Saturday, October 15, 2016

Aqui jaz...


... tudo o que é superior, belo, bom.
Dá jeito ter uma conta no Facebook, para armazenar e enviar textos de que gostamos. É bom também como identificação para entrar em determinados sites. E há comunidades com as quais temos afinidades e nas quais estamos a salvo das torrentes infindas de ódio, má educação e "grunhice". E ignorância da pior espécie: aquela que julga tudo saber. Encontrar amigos? Os amigos afastam-se nos maus momentos, nas dificuldades, quando fazem falta. Logo, não há necessidade de os ter. Mas, a meu ver, os inconvenientes são bem mais numerosos. Ler comentários no FB é uma experiência limite, aterradora. Ontem, a propósito do Nobel da "literatura"/internacional cançonetismo, houve enxurradas tóxicas de entulho verborreico. Mas o que me surpreendeu, ou talvez não, foi a "opinião" de dois cronistas que costumava admirar: o MEC e o João Pereira Coutinho. Estranhamente, ambos babaram com a escolha da Academia (de) sueca. Claro que estão no direito de admirar as letras ou poesia escritas e cantadas por Bob Dylan e de o afirmarem. O que me espanta é a forma como o fazem. Vejam:

1-
 «Dantes toda a literatura se dividia em categoriazinhas de merda – canções, contos, ensaios, reportagens, ficções, peças teatrais, poesia. O júri do Nobel tem feito o enorme favor de voltar a confundir tudo. (...) Escrever é escrever. Um mau poeta será sempre pior do que um bom jornalista. Dylan é inegavelmente um grande escritor. A Academia sueca está a usar o Prémio Nobel para restaurar a literatura. Tomara que regresse à literatura oral. »  MEC

https://www.publico.pt/culturaipsilon/noticia/bob-nobel-nem-menos-1747246, 13 Outubro, 2016

Tomara, sim, que se volte à literatura oral, com o alto patrocínio da única instituição idónea para falar de Literatura, a Academia (de) sueca: é a forma de haver "leitores". De ouvido, lê-se melhor.

2-
«De vez em quando, um amigo escritor comunica-me, em tom conspirativo: ‘Fulaninho de tal anda a trabalhar para o Nobel.’ O ‘fulaninho’ em questão é sempre um escriba de língua portuguesa que tenta publicar prosa ‘humanista’ e ‘universal’, ao gosto da Academia. Por outras palavras: um farsante. (...) Quando ouvi o anúncio, brindei a Dylan. E lamentei pela vida perdida dos farsantes.» JPC

http://www.cmjornal.pt/opiniao/colunistas/joao-pereira-coutinho/detalhe/trabalhar-para-o-nobel?,utm_medium=Social&utm_source=Facebook&utm_campaign=BotoesSite&utm_content=facebook,  14 Outubro, 2016

Farsantes! Em boa verdade, "farsante" até foi das palavras mais meigas que li para falar dos escritores.

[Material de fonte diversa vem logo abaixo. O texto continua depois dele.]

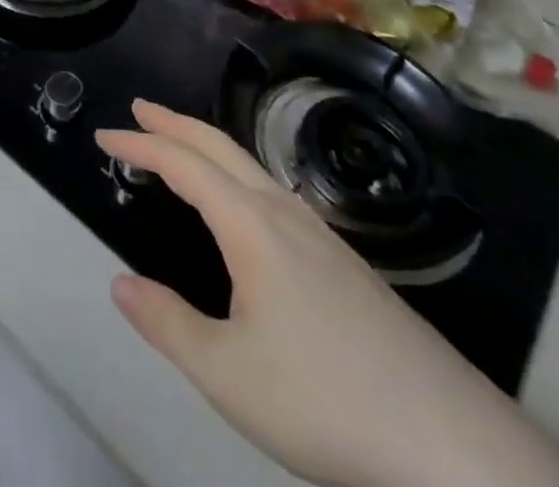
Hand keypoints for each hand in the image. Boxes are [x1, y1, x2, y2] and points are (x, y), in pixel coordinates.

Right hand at [98, 102, 558, 486]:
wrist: (454, 448)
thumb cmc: (325, 403)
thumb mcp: (227, 375)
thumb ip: (167, 324)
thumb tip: (121, 284)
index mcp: (251, 225)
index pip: (183, 164)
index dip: (140, 144)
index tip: (104, 135)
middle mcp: (285, 213)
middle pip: (220, 146)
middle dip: (175, 123)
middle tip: (139, 109)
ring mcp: (322, 236)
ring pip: (251, 167)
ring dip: (207, 146)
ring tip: (181, 149)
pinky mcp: (346, 264)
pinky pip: (273, 193)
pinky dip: (236, 174)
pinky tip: (243, 208)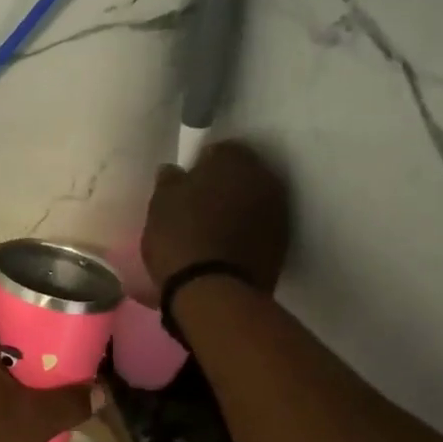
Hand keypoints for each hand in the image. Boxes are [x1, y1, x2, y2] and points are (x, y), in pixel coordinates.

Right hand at [142, 138, 290, 291]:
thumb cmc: (180, 239)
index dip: (201, 165)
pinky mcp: (282, 243)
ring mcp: (279, 212)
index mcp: (235, 160)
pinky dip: (248, 231)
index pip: (219, 149)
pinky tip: (227, 246)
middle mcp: (265, 178)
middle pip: (243, 174)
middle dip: (225, 184)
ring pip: (254, 200)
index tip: (187, 183)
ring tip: (214, 228)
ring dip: (238, 208)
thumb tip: (175, 171)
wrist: (213, 292)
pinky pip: (261, 227)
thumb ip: (169, 180)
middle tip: (200, 205)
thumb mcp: (159, 205)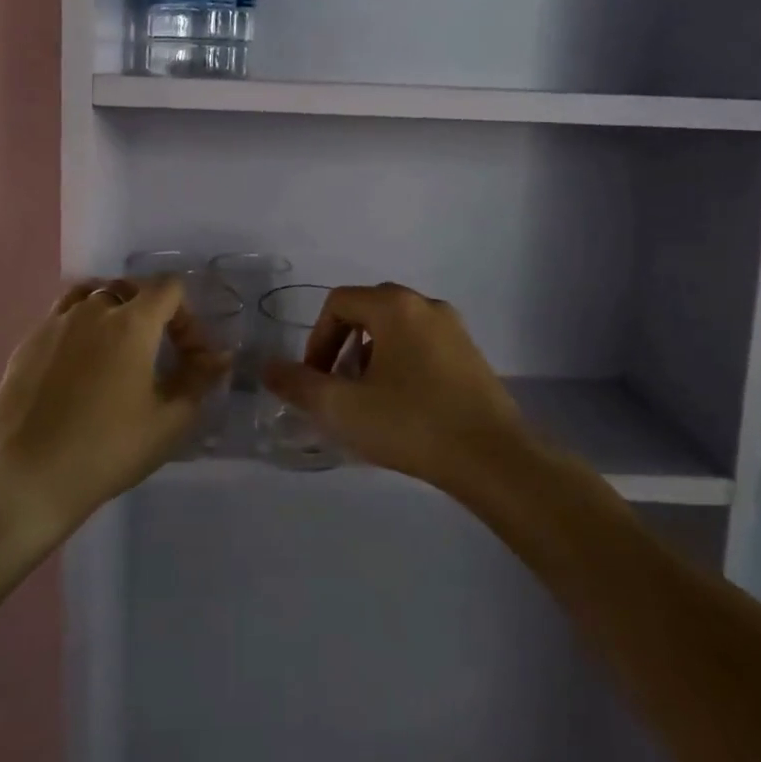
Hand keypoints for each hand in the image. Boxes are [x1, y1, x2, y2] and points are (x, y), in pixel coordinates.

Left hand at [0, 276, 229, 530]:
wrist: (27, 477)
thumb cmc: (108, 449)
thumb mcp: (169, 421)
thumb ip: (199, 379)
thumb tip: (219, 356)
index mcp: (132, 322)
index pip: (169, 288)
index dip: (187, 316)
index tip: (189, 355)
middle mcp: (92, 310)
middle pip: (131, 286)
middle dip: (153, 310)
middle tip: (157, 351)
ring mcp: (55, 323)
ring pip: (92, 294)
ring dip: (113, 311)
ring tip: (117, 348)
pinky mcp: (28, 342)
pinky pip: (62, 316)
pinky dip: (81, 326)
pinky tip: (80, 365)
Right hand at [261, 282, 533, 488]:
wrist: (493, 458)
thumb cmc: (412, 424)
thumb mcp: (343, 408)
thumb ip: (299, 385)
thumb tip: (267, 368)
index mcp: (396, 306)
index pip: (339, 303)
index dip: (317, 339)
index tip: (315, 379)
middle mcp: (426, 305)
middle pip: (368, 310)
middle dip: (343, 346)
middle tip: (337, 387)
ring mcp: (454, 329)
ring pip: (396, 329)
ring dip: (371, 356)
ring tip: (367, 400)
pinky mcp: (471, 355)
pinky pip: (422, 345)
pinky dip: (401, 364)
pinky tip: (402, 406)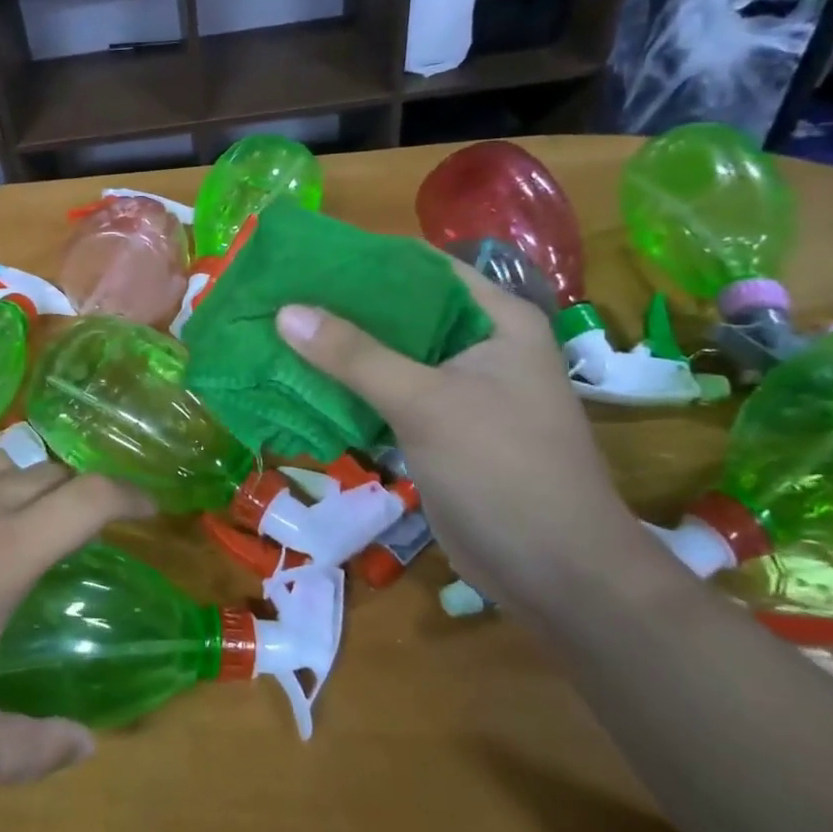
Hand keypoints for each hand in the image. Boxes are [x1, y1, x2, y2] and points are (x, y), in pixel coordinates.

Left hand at [0, 450, 152, 792]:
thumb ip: (32, 751)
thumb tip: (87, 745)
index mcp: (3, 552)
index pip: (89, 497)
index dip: (131, 494)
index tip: (151, 506)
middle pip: (48, 470)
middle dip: (80, 488)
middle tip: (91, 518)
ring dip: (27, 476)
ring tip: (29, 508)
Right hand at [275, 262, 648, 613]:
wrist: (555, 573)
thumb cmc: (503, 469)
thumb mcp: (426, 402)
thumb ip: (355, 356)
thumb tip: (286, 311)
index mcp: (495, 319)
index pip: (422, 267)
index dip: (365, 257)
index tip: (305, 258)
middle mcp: (478, 346)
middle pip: (400, 311)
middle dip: (342, 306)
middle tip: (279, 297)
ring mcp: (459, 390)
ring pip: (389, 356)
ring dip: (340, 350)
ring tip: (277, 333)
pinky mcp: (438, 429)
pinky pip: (386, 395)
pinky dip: (348, 390)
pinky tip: (300, 383)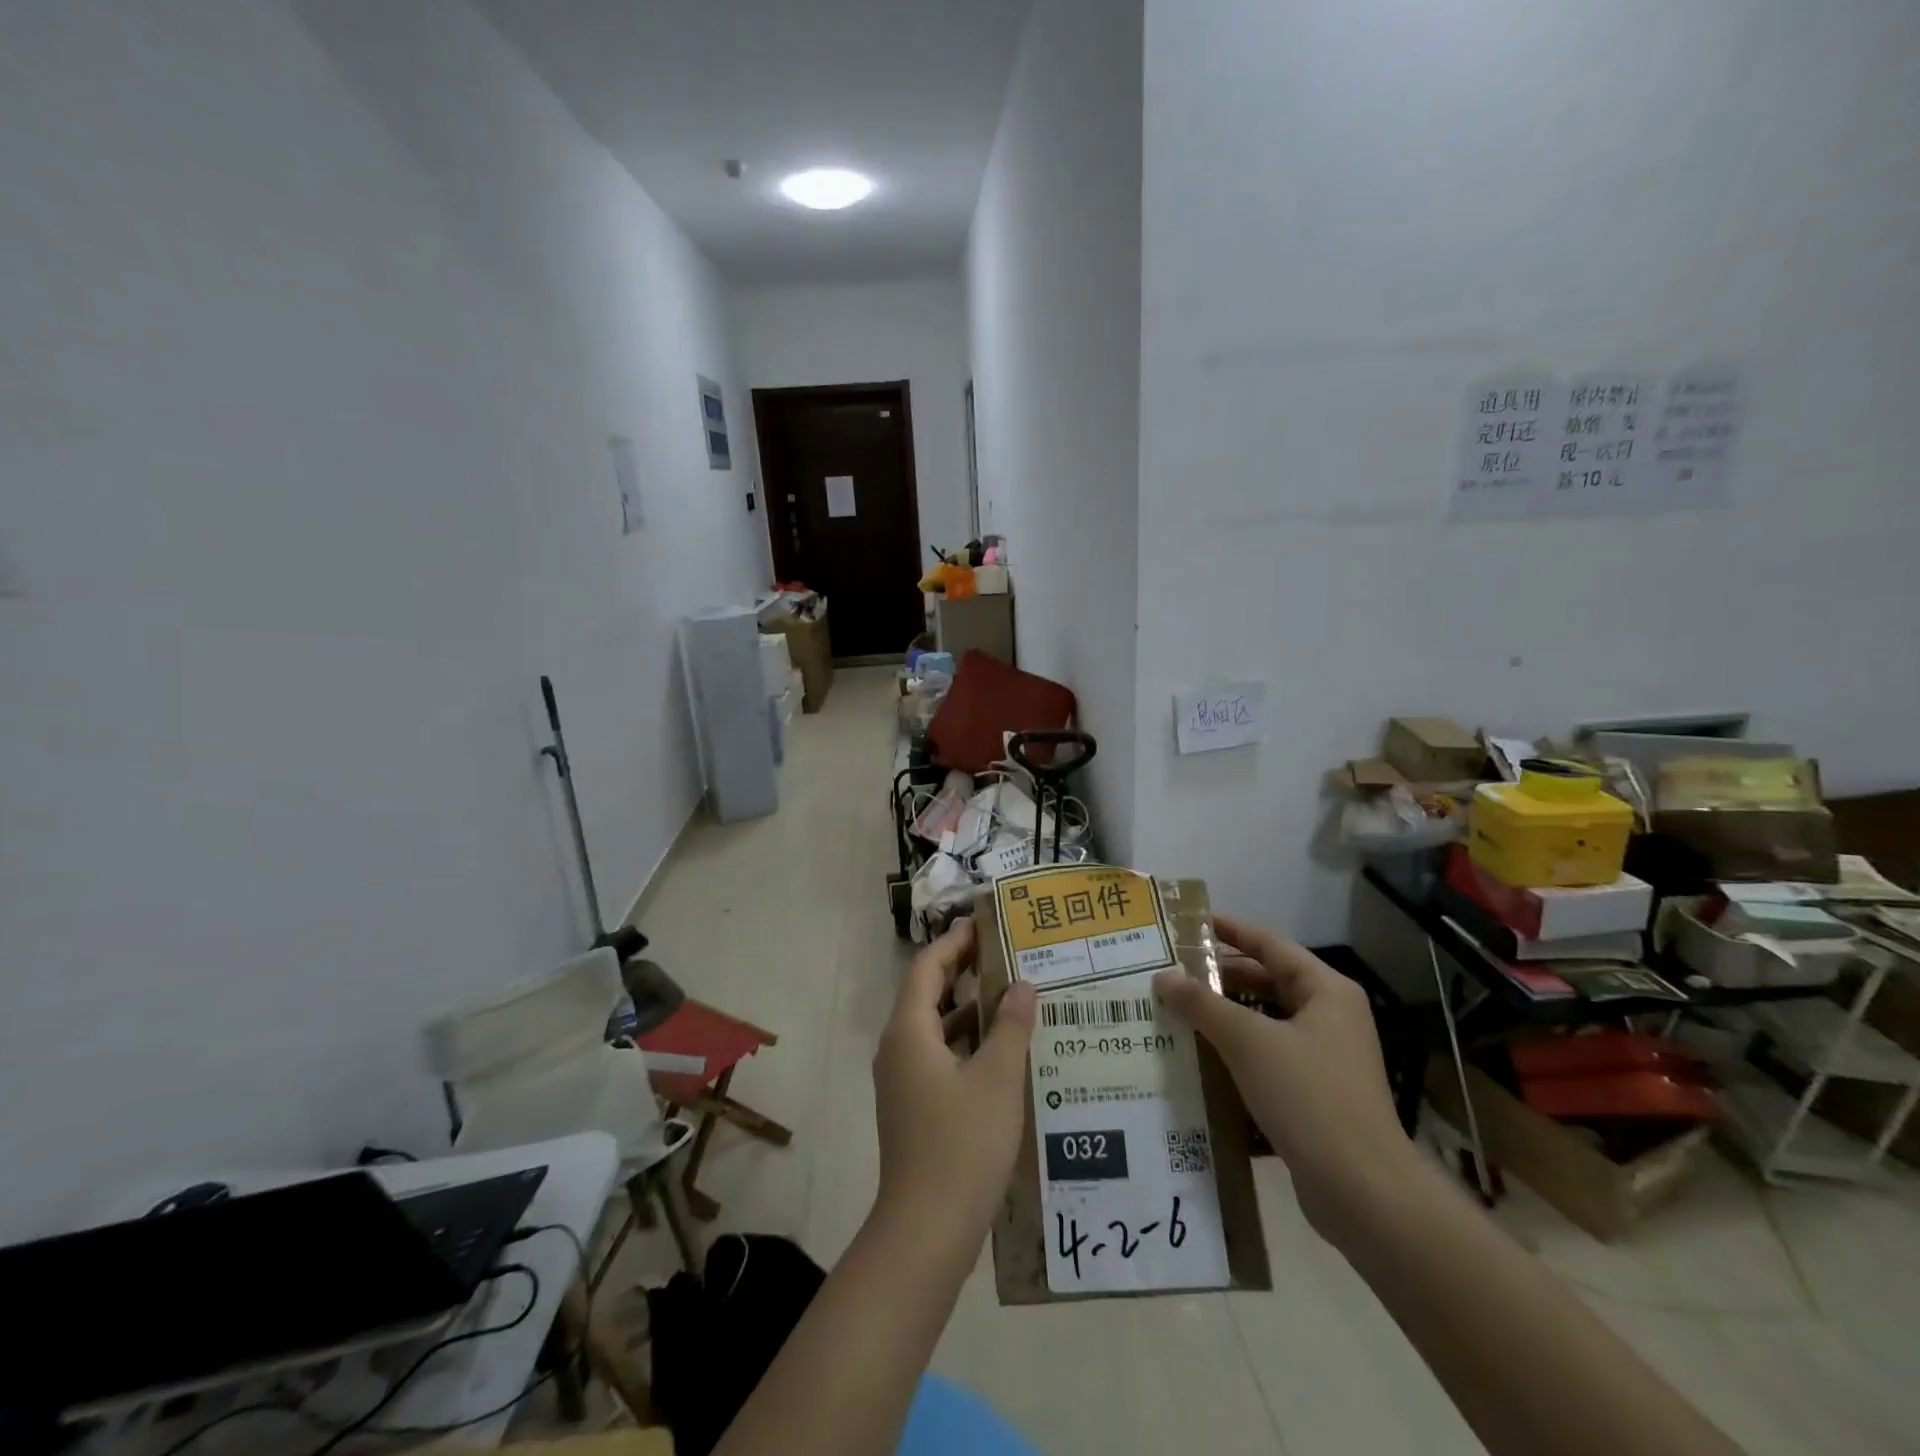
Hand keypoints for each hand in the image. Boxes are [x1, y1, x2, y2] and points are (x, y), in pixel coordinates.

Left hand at [872, 918, 1037, 1248]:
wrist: (925, 1229)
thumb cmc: (962, 1144)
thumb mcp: (996, 1079)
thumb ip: (1010, 1026)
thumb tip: (1022, 984)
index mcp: (909, 1031)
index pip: (928, 967)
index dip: (954, 941)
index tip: (985, 924)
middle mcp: (898, 1047)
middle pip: (927, 992)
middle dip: (962, 968)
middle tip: (1003, 951)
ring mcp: (902, 1078)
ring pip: (934, 1025)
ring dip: (967, 1005)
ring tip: (1010, 992)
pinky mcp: (913, 1104)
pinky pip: (938, 1053)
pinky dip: (965, 1039)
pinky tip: (1001, 1048)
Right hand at [1153, 913, 1411, 1234]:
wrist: (1363, 1191)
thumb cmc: (1308, 1096)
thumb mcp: (1248, 1041)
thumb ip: (1202, 1004)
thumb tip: (1162, 976)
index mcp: (1326, 991)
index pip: (1271, 945)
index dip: (1231, 931)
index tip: (1191, 925)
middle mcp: (1330, 1016)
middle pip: (1268, 982)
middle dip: (1221, 978)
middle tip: (1173, 973)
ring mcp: (1326, 1057)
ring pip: (1266, 1021)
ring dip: (1225, 1016)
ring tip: (1178, 1012)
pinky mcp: (1316, 1093)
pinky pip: (1269, 1056)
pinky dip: (1237, 1051)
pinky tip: (1201, 1058)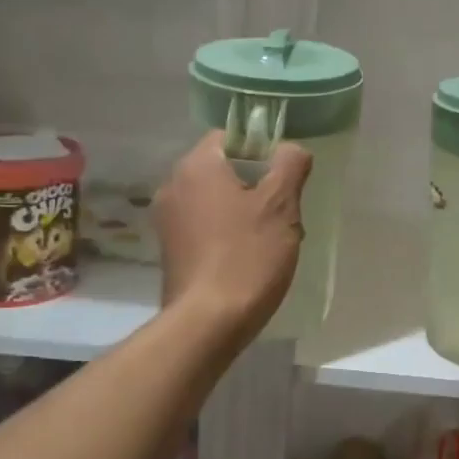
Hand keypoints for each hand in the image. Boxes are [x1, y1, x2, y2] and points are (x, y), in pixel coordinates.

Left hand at [155, 131, 312, 342]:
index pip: (230, 137)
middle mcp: (173, 185)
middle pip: (223, 169)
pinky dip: (225, 234)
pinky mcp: (169, 250)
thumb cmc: (247, 256)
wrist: (208, 322)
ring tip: (269, 240)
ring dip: (243, 212)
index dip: (262, 151)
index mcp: (196, 165)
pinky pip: (204, 227)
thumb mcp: (281, 205)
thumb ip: (290, 165)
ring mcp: (167, 220)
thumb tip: (291, 149)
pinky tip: (247, 259)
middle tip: (284, 213)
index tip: (283, 179)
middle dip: (256, 186)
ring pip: (215, 200)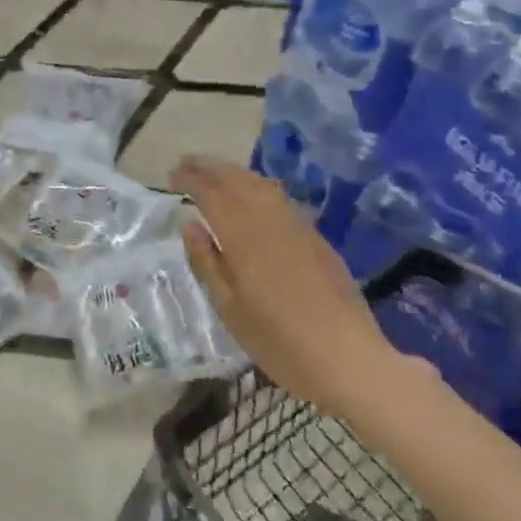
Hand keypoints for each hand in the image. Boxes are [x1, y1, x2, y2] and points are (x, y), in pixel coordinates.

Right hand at [172, 156, 401, 414]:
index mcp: (244, 238)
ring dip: (234, 172)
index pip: (212, 194)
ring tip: (215, 171)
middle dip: (210, 168)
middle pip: (237, 181)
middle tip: (187, 162)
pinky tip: (253, 193)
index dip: (191, 180)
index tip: (172, 173)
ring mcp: (297, 226)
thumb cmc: (280, 342)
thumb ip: (207, 263)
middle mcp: (270, 221)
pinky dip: (258, 185)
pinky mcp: (315, 237)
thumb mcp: (231, 310)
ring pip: (261, 185)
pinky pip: (280, 197)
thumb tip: (190, 225)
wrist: (349, 358)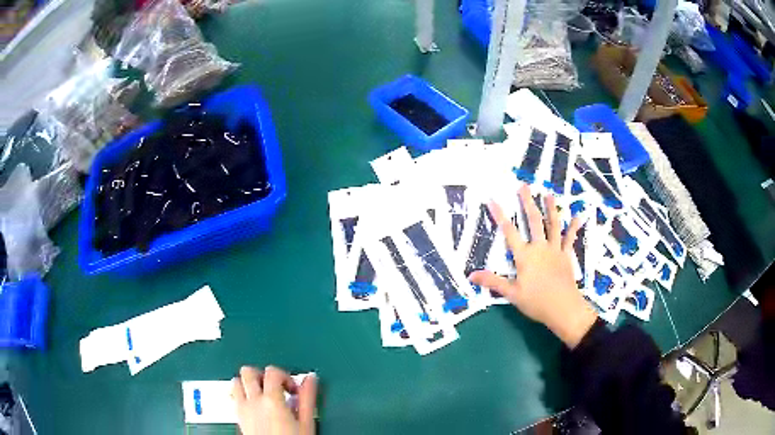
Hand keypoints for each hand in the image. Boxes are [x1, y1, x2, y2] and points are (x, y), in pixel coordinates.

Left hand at [232, 366, 317, 434]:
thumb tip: (310, 379)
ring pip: (236, 382)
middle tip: (275, 387)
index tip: (293, 390)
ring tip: (263, 395)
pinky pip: (234, 397)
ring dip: (248, 384)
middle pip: (248, 372)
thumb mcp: (306, 423)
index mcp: (271, 400)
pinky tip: (255, 406)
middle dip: (261, 375)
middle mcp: (253, 401)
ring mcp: (242, 409)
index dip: (285, 376)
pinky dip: (242, 395)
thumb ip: (307, 398)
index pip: (272, 372)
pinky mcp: (237, 417)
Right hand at [469, 185, 596, 348]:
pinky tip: (577, 216)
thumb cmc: (536, 302)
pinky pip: (570, 239)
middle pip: (533, 221)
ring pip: (553, 225)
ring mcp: (555, 250)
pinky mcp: (566, 256)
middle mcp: (540, 248)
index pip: (509, 232)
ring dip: (551, 208)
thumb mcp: (512, 294)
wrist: (563, 308)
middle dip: (527, 202)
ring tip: (548, 194)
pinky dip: (573, 227)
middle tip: (524, 186)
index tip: (493, 199)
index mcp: (525, 256)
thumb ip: (493, 282)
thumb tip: (471, 275)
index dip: (500, 215)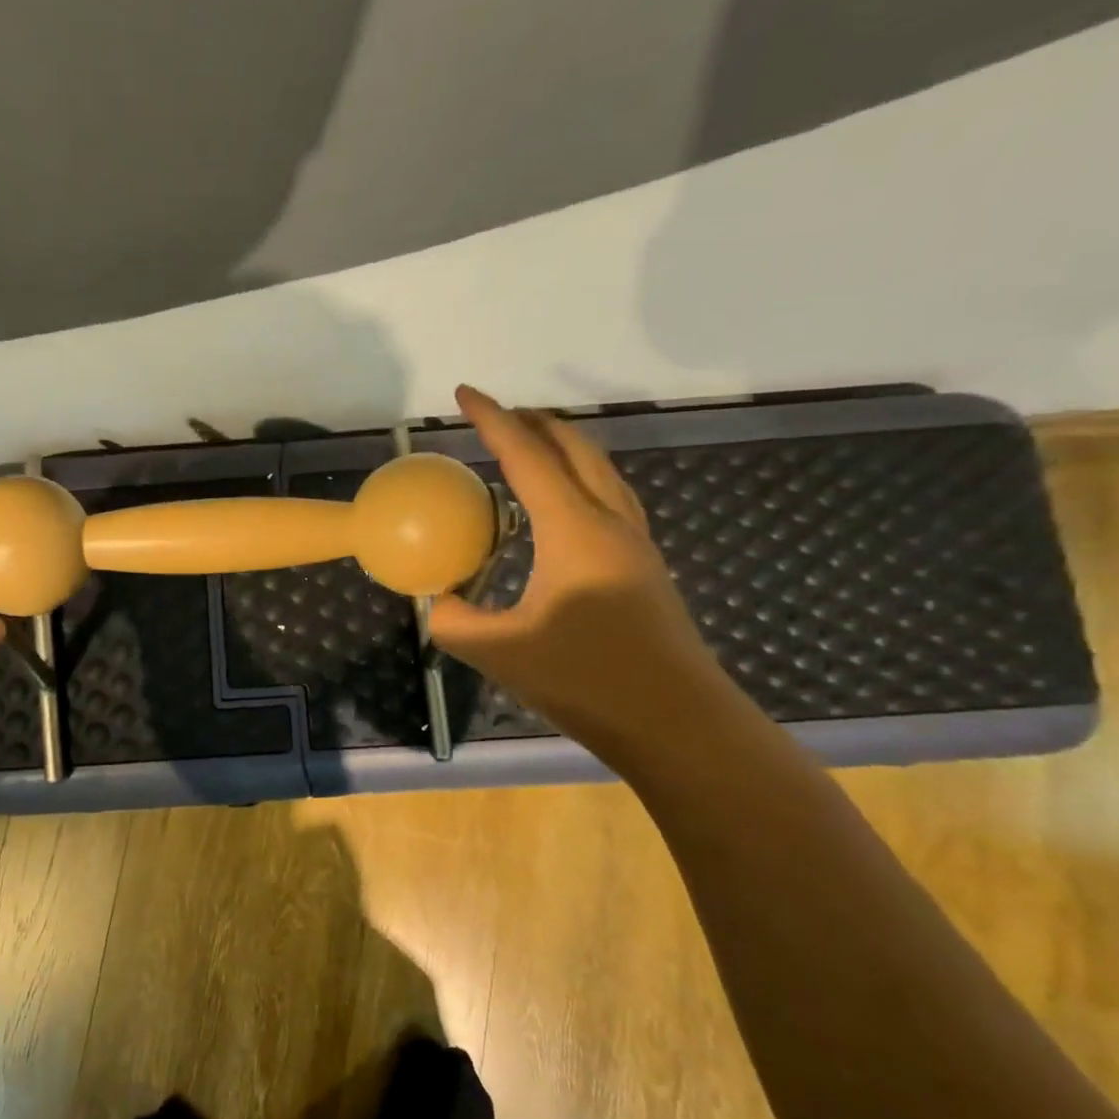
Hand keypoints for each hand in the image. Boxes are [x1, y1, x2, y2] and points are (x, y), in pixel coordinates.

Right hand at [429, 386, 726, 759]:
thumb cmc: (588, 680)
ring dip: (564, 448)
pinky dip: (580, 481)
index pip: (528, 457)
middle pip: (576, 450)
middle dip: (535, 423)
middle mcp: (611, 523)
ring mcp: (635, 545)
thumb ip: (455, 621)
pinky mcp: (645, 570)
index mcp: (575, 530)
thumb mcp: (500, 652)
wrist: (679, 725)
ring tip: (531, 447)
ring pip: (601, 472)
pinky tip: (563, 510)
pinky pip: (611, 500)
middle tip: (498, 415)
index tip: (465, 394)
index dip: (492, 420)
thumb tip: (439, 602)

Acho patético que dois colunistas, tanto quanto sei conservadores de direita, estejam tão eufóricos pela malha que a academia sueca deu aos literatos, esses finórios, que não escrevem nada que se entenda pelos comuns mortais. Soa mal. Parecem aquelas pessoas - nas quais me incluo por vezes, triste é dizê-lo - que não se vestem de acordo com a idade que têm, ou que, calvos no alto da cabeça, usam contudo um farfalhudo rabo de cavalo. Estão a ver? Isto, sim, é ser farsante, parece-me... e ridículo.
Nada tenho contra B Dylan, que aliás, e bem, ainda não agradeceu à Academia. Queira Deus que ao menos ele continue igual a si próprio, rebelde, senhor de si, anti-establishment, e não receba o prémio. Haja alguém que ponha ordem no caos, que respeite as "categoriazinhas de merda", vulgo trabalho incansável de teóricos, críticos e amantes de literatura durante séculos.
A propósito, a melhor coisa que li esta semana foi um verso de Dylan que dizia mais ou menos isto, cito de cor, «ninguém é livre, se até os pássaros estão presos ao céu». LINDO!